Medical Device Daily National Editor

The Democratic and Republican national conventions to crown U.S. presidential candidates have become largely media events. And a major healthcare coalition is using a successful media product – one of the best-selling documentaries of all time – to launch a lobbying effort at this year's Democratic gathering to push the approval of single-pay, universal healthcare coverage for all Americans.

Sicko, Michael Moore's 2007 documentary providing a diagnosis of U.S. healthcare – and finding it rather sickly – was given a rerun viewing this past weekend in Denver as a way of launching a new effort to push for universal healthcare at this week's National Democratic Convention.
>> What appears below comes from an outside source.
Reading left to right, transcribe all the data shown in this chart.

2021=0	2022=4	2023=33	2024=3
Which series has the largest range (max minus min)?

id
The film was aired Saturday and is being followed this week by lobbying efforts in support of HR 676, a bill developed by Rep. John Conyers (a Democrat, representing the 14th district of Michigan, Moore's home state), which would put in place single-payer, universal healthcare coverage.
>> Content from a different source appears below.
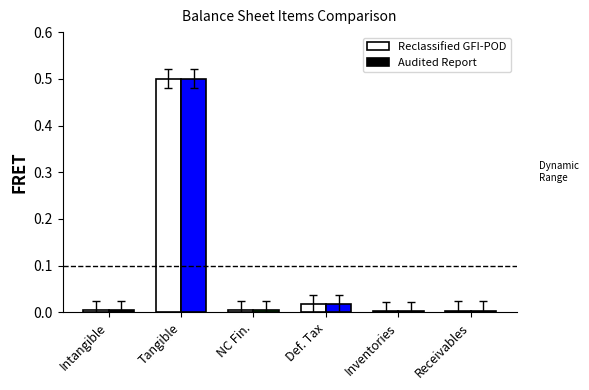

True or false: the data shows 0.5 at Tangible.

True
The lobbying will be done at the convention by a broad coalition of union organizations, formed by the California Nurses Association/National Nurses Organizing Committee (AFL-CIO; CNA/NNOC) and the Progressive Democrats of America (Grand Rapids, Michigan).
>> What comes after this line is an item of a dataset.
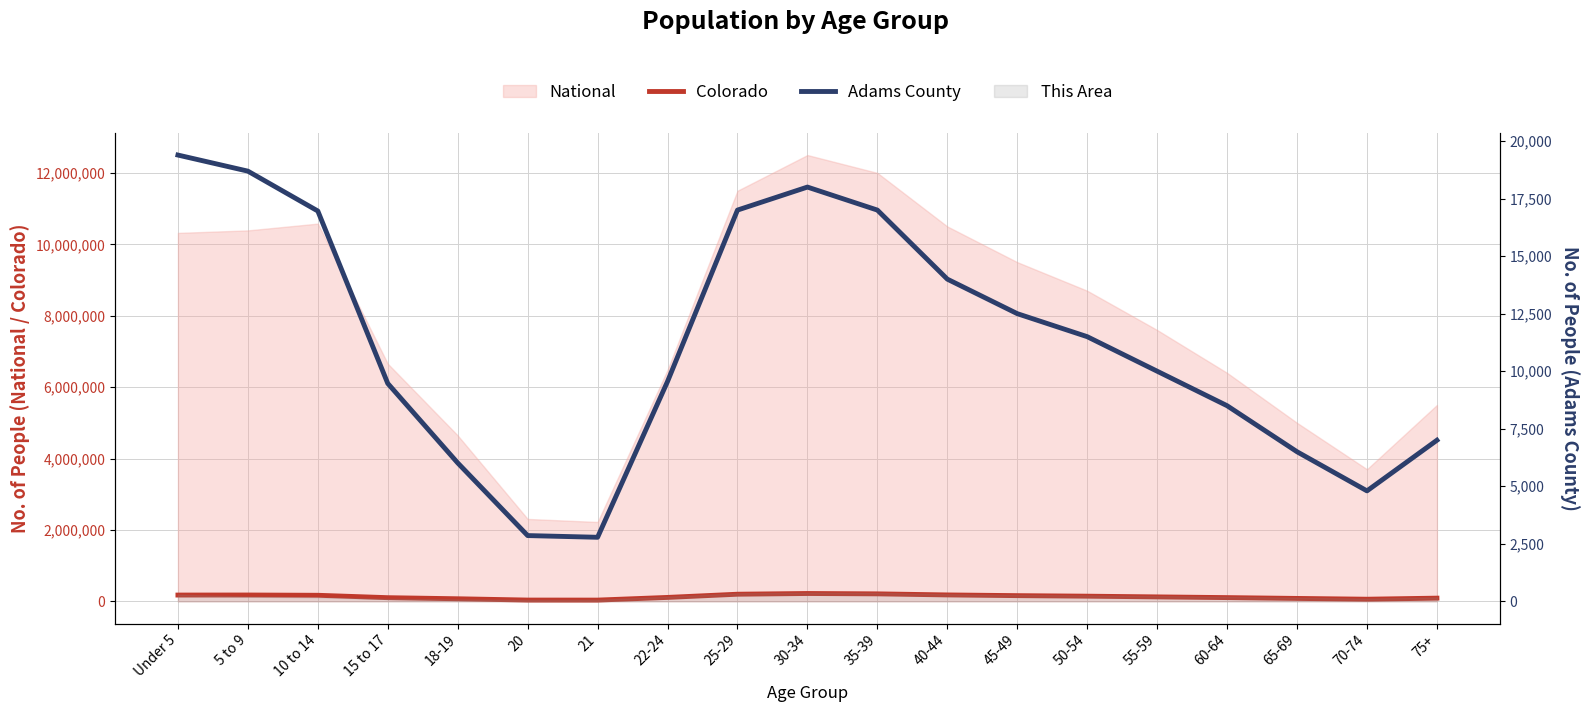

True or false: Colorado and Adams County cross at least once.

False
The effort to push the bill will be entirely peaceful, with a variety of events throughout convention week following the airing of Sicko. (By contrast, unruly protestors may find themselves in overnight incarceration in what has been billed by some activist groups as a Guantanamo Bay, or "Gitmo"-type warehouse newly equipped by the city with makeshift jail cells.)

Terming HR 676 a bill that will provide "Medicare for all," CNA/NNOC issued a statement saying the legislation needs to be approved, "In the face of a healthcare crisis that is forcing our nation into recession, leading 79 million Americans to have trouble paying their medical bills, and causing the premature and unnecessary deaths of 101,000 Americans every year ... "

Neither of the leading presidential candidates supports a universal, single-pay system, but Chuck Idelson, a spokesperson for CNA, said the lobbying effort is far from being an exercise in futility.

"Two-thirds of the American public support this concept," he told Medical Device Daily. "There's widespread public support."

With a Democratic win, he said, "This is great opportunity for this reform."

Besides citing public support for universal coverage, Idelson said there are a large number of "endorsers" of such a system in the current congress, thus offering "a very realistic opportunity for this reform."

And he predicted that that with the election of Obama, there would be "very quick action on healthcare in 2009. There is a clear indication that he's going to sign a real comprehensive healthcare reform package."

By contrast, he indicated that any attempt to push for a universal, single-pay system at the upcoming Republican convention would be fairly useless.

"If McCain wins, things will get worse" in terms of healthcare coverage for America's uninsured and under-insured," he said.

The coalition of organizations said that HRS 676 provides "a single-payer model that is succeeding in nearly every other industrialized democracy," and is endorsed by 239 union organizations in 40 states.

Besides noting the universal quality of the coverage, the organizations cite particular advantages for union workers, such as:

The maintenance of health benefits for workers who strike or suffer on-the-job injuries or long-term illness.

Health insurance no longer tied to employment, so that "union negotiations can focus on improving wages, pensions, and working conditions."

Securing health benefit levels for union trust funds.

As additional rationale for HR 676, the union coalition claims that "Most strikes are caused by employer attempts to reduce or eliminate healthcare benefits," and that [f]ewer than 60% of employers, and barely half of small employers, now provide health insurance. The number is rapidly falling."

Conyers last month made an appearance in Houston, where he called for passage of the legislation and proposed town hall meetings in every congressional district in the country for the public to "testify" about their experiences in our fractured healthcare system.

"Under my plan," Conyers said, "all medically necessary services are covered for all from cradle to grave, with no restrictions whatsoever on choice of doctor or hospital. Additionally, by utilizing a singular source of financing and reimbursement, we can streamline the entire process, cutting down overhead costs substantially and providing for real cost containment in the system."

Another rerun-type of media effort in the healthcare reform category is the return of what are known as "Harry and Louise" ads. While the ads were used to sink healthcare reform proposed by the Clintons in 1994, the ads this time around feature the couple chatting about the lack of coverage and the need for the next president to put healthcare "at the top of his agenda."

The original Harry and Louise ads were paid for by the now-defunct Health Insurance Association of America, a forerunner of America's Health Insurance Plans (AHIP; Washington).

AHIP President Karen Ignagni, in a statement from the organization, recently praised the ad effort, which is sponsored by American Cancer Society Cancer Action Network, the American Hospital Association, the Catholic Health Association and Families USA and the National Federation of Independent Businesses.

Ignagni said, "We fully support this campaign because the seeds of workable reform are planted in efforts like this: diverse stakeholders from across the spectrum working together to find common ground."

AHIP has proposed its own set of reforms which, not surprisingly, would involve private insurance payers, not a universal government approach.